L'Été Musical à Dinan ouvert par Karine Deshayes, marraine de son Festival
Le Théâtre des Jacobins, que la cantatrice connaît bien pour s’y être déjà produite, devient un écrin pour le programme proposé ce soir, composé de mélodies et airs d’opéras de Berlioz, Gounod, Saint-Saëns, Massenet, Duparc, Godard pour le répertoire français, Bellini et Rossini pour l’italien. L’acoustique en apparence sèche révèle en fait le caractère intimiste donné à ce programme et par ce trio constitué, permettant de tout entendre, favorisant une osmose entre les musiciens et engendrant une écoute particulière côté public.
Dès les premières notes de L’Invitation au voyage (Duparc), le pianiste installe un temps suspendu en demi-teintes d’où émerge le chant calme au timbre voluptueux de la chanteuse. Un chant tout en nuance, d’une grande subtilité pour rendre ces mélodies intelligibles et émouvantes. L’absence de tout texte joint au programme et de toute présentation de la part des artistes invite à se concentrer sur la limpidité du chant découlant d’un doux tapis pianistique qui permet de saisir tous les mots des textes. Cette fluidité fait en partie écho au thème de la rêverie plus ou moins mélancolique présente dans les premières mélodies (mais ne permettant pas un dramatisme affirmé). Ce souci d’élégance partagé avec ces deux compères instaure un climat envoûtant aux sonorités luxuriantes lorsque le violoncelle marie son timbre sombre à celui, mordoré, de la chanteuse.
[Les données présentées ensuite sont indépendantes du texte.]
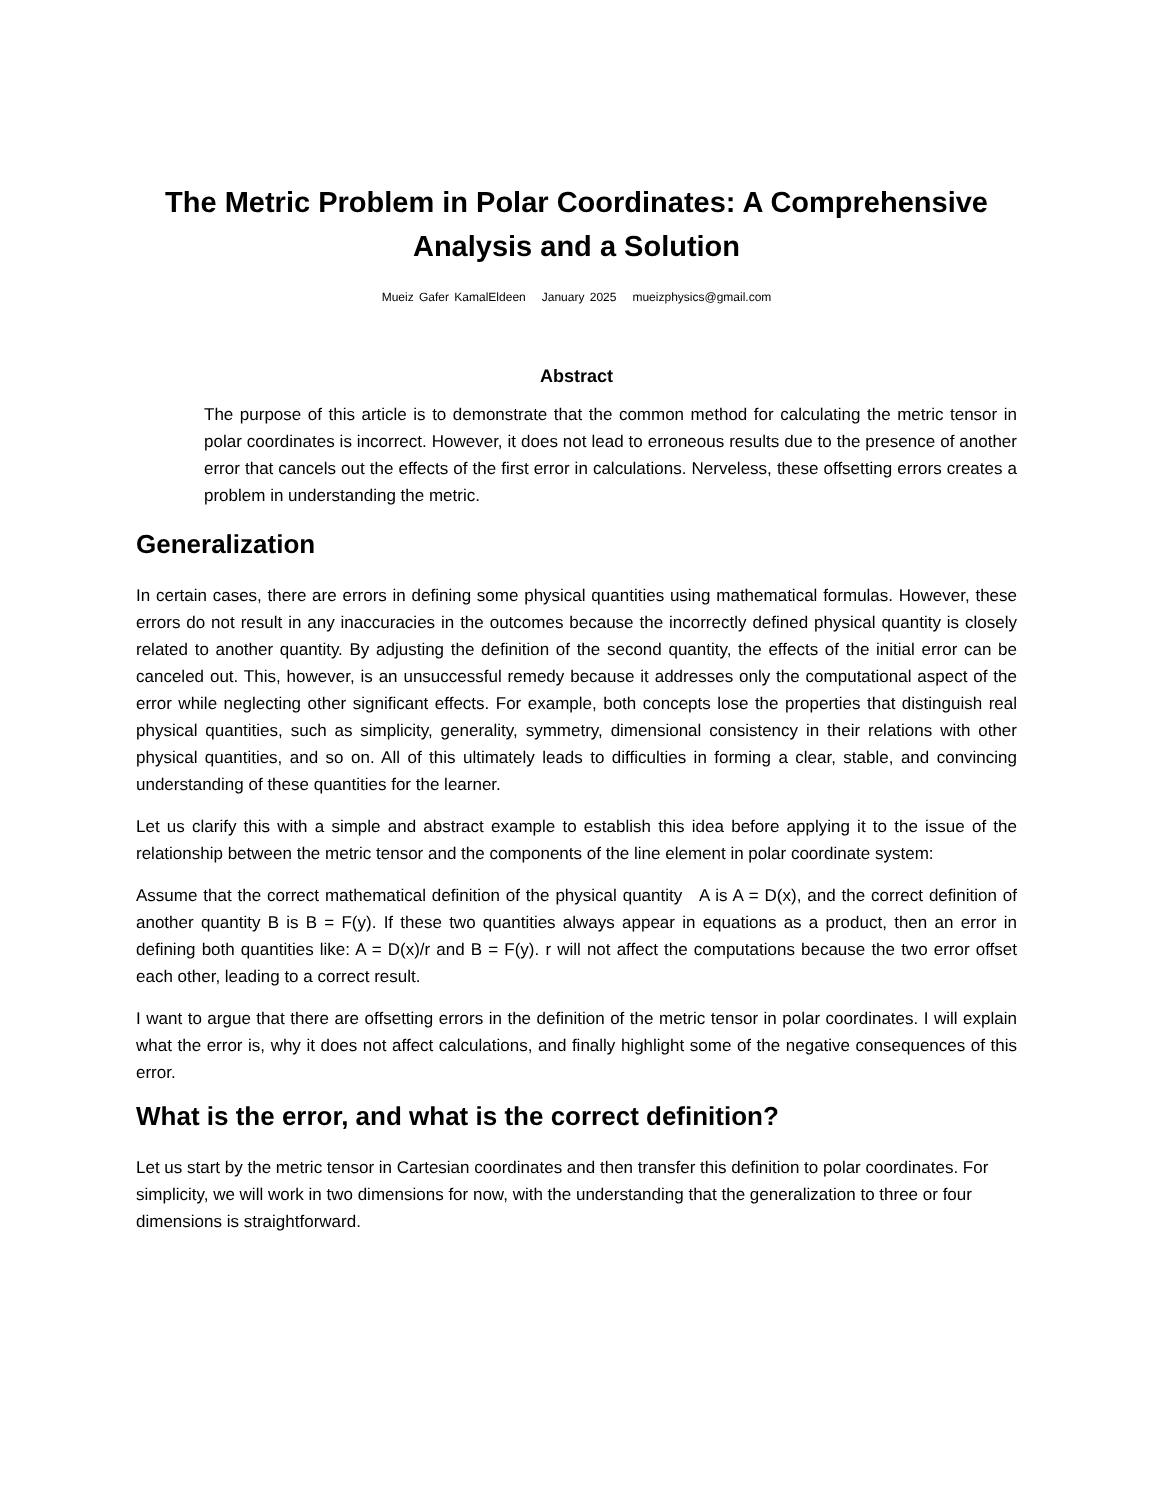The Metric Problem in Polar Coordinates: A Comprehensive Analysis and a Solution
Mueiz Gafer KamalEldeen January 2025 mueizphysics@gmail.com
Abstract
The purpose of this article is to demonstrate that the common method for calculating the metric tensor in polar coordinates is incorrect. However, it does not lead to erroneous results due to the presence of another error that cancels out the effects of the first error in calculations. Nerveless, these offsetting errors creates a problem in understanding the metric.
Generalization
In certain cases, there are errors in defining some physical quantities using mathematical formulas. However, these errors do not result in any inaccuracies in the outcomes because the incorrectly defined physical quantity is closely related to another quantity. By adjusting the definition of the second quantity, the effects of the initial error can be canceled out. This, however, is an unsuccessful remedy because it addresses only the computational aspect of the error while neglecting other significant effects. For example, both concepts lose the properties that distinguish real physical quantities, such as simplicity, generality, symmetry, dimensional consistency in their relations with other physical quantities, and so on. All of this ultimately leads to difficulties in forming a clear, stable, and convincing understanding of these quantities for the learner.
Let us clarify this with a simple and abstract example to establish this idea before applying it to the issue of the relationship between the metric tensor and the components of the line element in polar coordinate system:
Assume that the correct mathematical definition of the physical quantity A is A = D(x), and the correct definition of another quantity B is B = F(y). If these two quantities always appear in equations as a product, then an error in defining both quantities like: A = D(x)/r and B = F(y). r will not affect the computations because the two error offset each other, leading to a correct result.
I want to argue that there are offsetting errors in the definition of the metric tensor in polar coordinates. I will explain what the error is, why it does not affect calculations, and finally highlight some of the negative consequences of this error.
What is the error, and what is the correct definition?
Let us start by the metric tensor in Cartesian coordinates and then transfer this definition to polar coordinates. For simplicity, we will work in two dimensions for now, with the understanding that the generalization to three or four dimensions is straightforward.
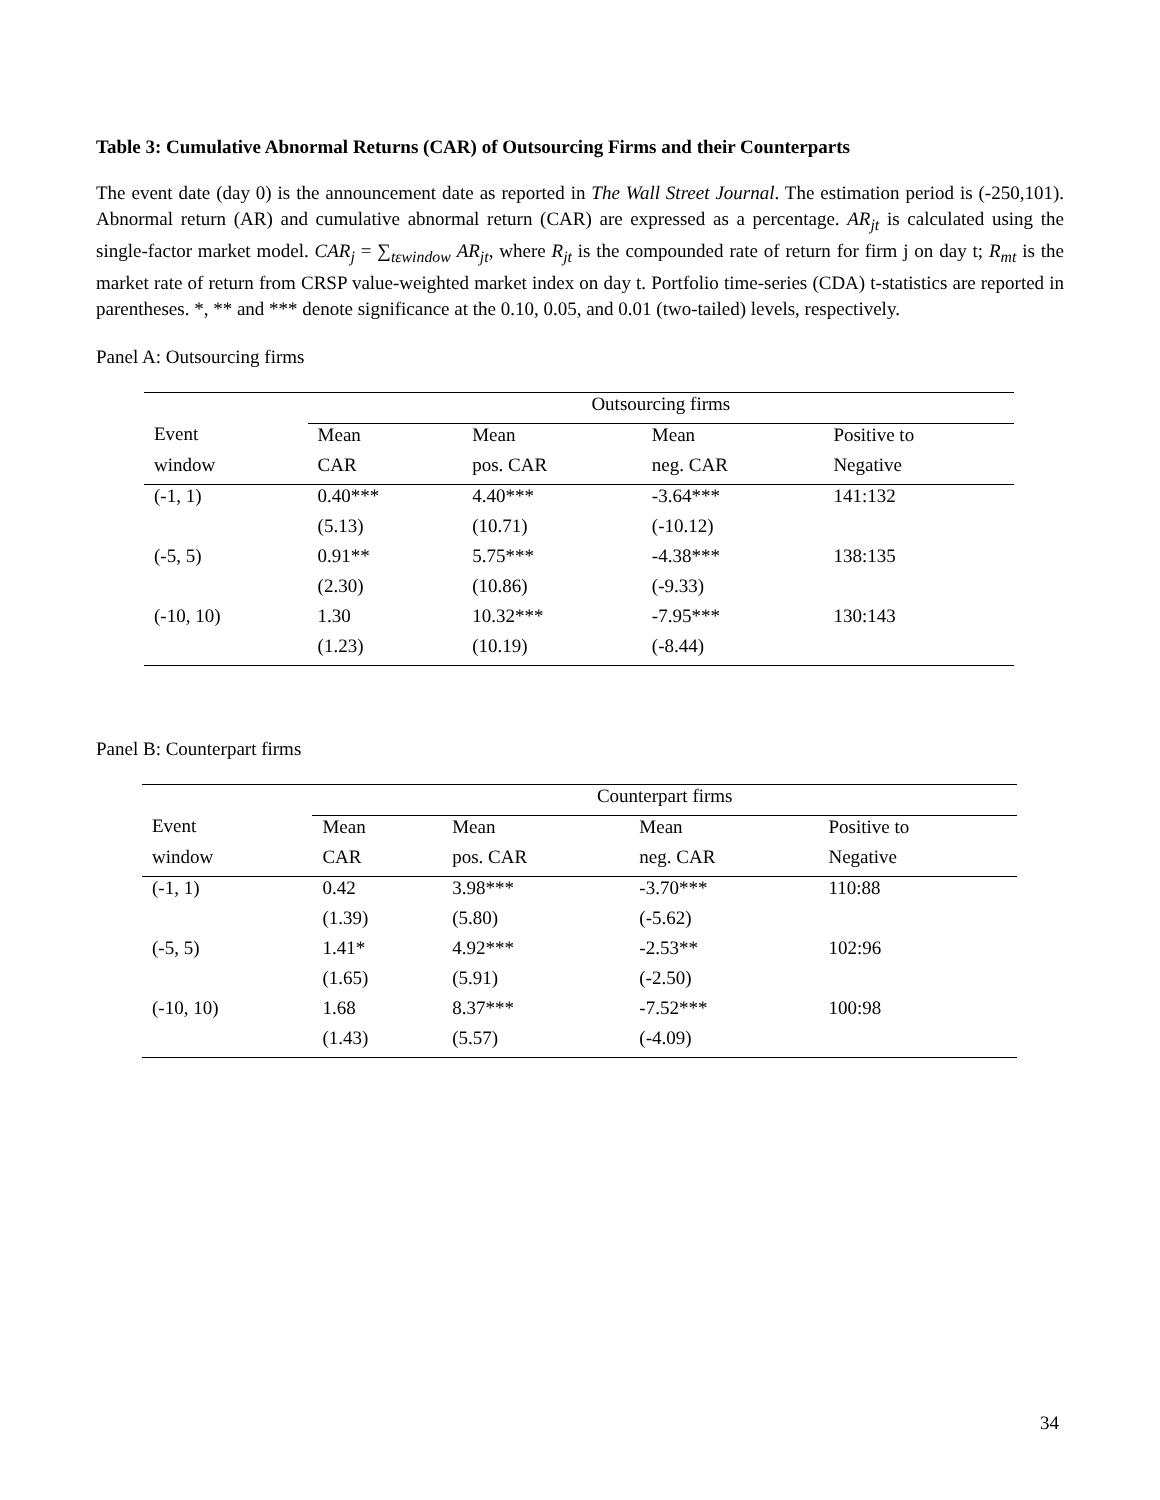Table 3: Cumulative Abnormal Returns (CAR) of Outsourcing Firms and their Counterparts
The event date (day 0) is the announcement date as reported in The Wall Street Journal. The estimation period is (-250,101). Abnormal return (AR) and cumulative abnormal return (CAR) are expressed as a percentage. AR<sub>jt</sub> is calculated using the single-factor market model. CAR<sub>j</sub> = ∑<sub>tεwindow</sub> AR<sub>jt</sub>, where R<sub>jt</sub> is the compounded rate of return for firm j on day t; R<sub>mt</sub> is the market rate of return from CRSP value-weighted market index on day t. Portfolio time-series (CDA) t-statistics are reported in parentheses. *, ** and *** denote significance at the 0.10, 0.05, and 0.01 (two-tailed) levels, respectively.
Panel A: Outsourcing firms
| | Outsourcing firms | | | |
| --- | --- | --- | --- | --- |
| Event | Mean | Mean | Mean | Positive to |
| window | CAR | pos. CAR | neg. CAR | Negative |
| (-1, 1) | 0.40*** | 4.40*** | -3.64*** | 141:132 |
| | (5.13) | (10.71) | (-10.12) | |
| (-5, 5) | 0.91** | 5.75*** | -4.38*** | 138:135 |
| | (2.30) | (10.86) | (-9.33) | |
| (-10, 10) | 1.30 | 10.32*** | -7.95*** | 130:143 |
| | (1.23) | (10.19) | (-8.44) | |
Panel B: Counterpart firms
| | Counterpart firms | | | |
| --- | --- | --- | --- | --- |
| Event | Mean | Mean | Mean | Positive to |
| window | CAR | pos. CAR | neg. CAR | Negative |
| (-1, 1) | 0.42 | 3.98*** | -3.70*** | 110:88 |
| | (1.39) | (5.80) | (-5.62) | |
| (-5, 5) | 1.41* | 4.92*** | -2.53** | 102:96 |
| | (1.65) | (5.91) | (-2.50) | |
| (-10, 10) | 1.68 | 8.37*** | -7.52*** | 100:98 |
| | (1.43) | (5.57) | (-4.09) | |
34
L’aura qui émane de la chanteuse pleinement à l’écoute de son pianiste et concentrée sur son propre chant provoque une réaction surprenante du public : aucun applaudissement jusqu’à l’entrée sur scène du violoncelliste (pour l’Elégie de Jules Massenet, troisième pièce du récital) et ces applaudissements resteront peu fournis durant la première partie du récital. Il faudra attendre la Canzonetta spagnuola (Rossini) interprétée avec malice et coquetterie et son accelerando maîtrisé avec brio par le pianiste, servant de transition entre les mélodies françaises et les grands airs d’opéra pour faire éclore la joie du public, sortant alors de son hypnose.
Dans la partie consacrée aux airs d’opéra, la virtuosité laisse alors éclater toute l’ampleur de sa palette vocale et de ses capacités dramatiques de tragédienne comme dans l’air de Sapho (Gounod), "Ô ma lyre immortelle". Avec une expression juste autant que profonde de la douleur et du désespoir qui n’aurait pas déplu à Berlioz (cet air suscita son admiration), elle déploie des graves éloquents et des aigus puissants tout en gardant une ligne de chant appuyée sur un souffle parfaitement maîtrisé, utilisant toute la tessiture avec la même homogénéité pour ce rôle périlleux par son ambitus hors du commun. Ses derniers aigus comme une imprécation ultime, touchent en plein cœur : « Je vais dormir pour toujours dans la mer. »
C’est avec Rossini que s'achève le programme dans un feu d’artifice vocal sur l’air de Semiramide, "Bel raggio lusinghier". Avec sensibilité, le violoncelliste François Robin contribue à installer le climat mystérieux et suspensif de plusieurs de ces mélodies. Le timbre de son instrument se substitue particulièrement bien à celui de la voix de ténor, notamment dans la Berceuse, extraite de l’opéra Jocelyn (Benjamin Godard) pour laquelle cette page fut originellement écrite. Il étaie le programme de deux pages célèbres pour son instrument, L’Élégie de Gabriel Fauré et Le Cygne de Camille Saint-Saëns, interprétées avec lyrisme et mélancolie.
Au fil du concert, par leur écoute complice et leur complémentarité poétique, les musiciens tissent une toile sonore dans laquelle l’auditeur s’abandonne à un rêve éveillé. Après avoir dit son émotion de se retrouver à Dinan sur cette scène et remercié les organisateurs et bénévoles du Festival, Karine Deshayes propose en bis Après un rêve de Gabriel Fauré (le même choix que celui fait la veille par sa collègue Véronique Gens, Sur la Route de Cézanne) « pour nous préparer à une bonne nuit » dit-elle, refermant avec douceur et mélancolie ce voyage enchanté, enfin ovationné du public.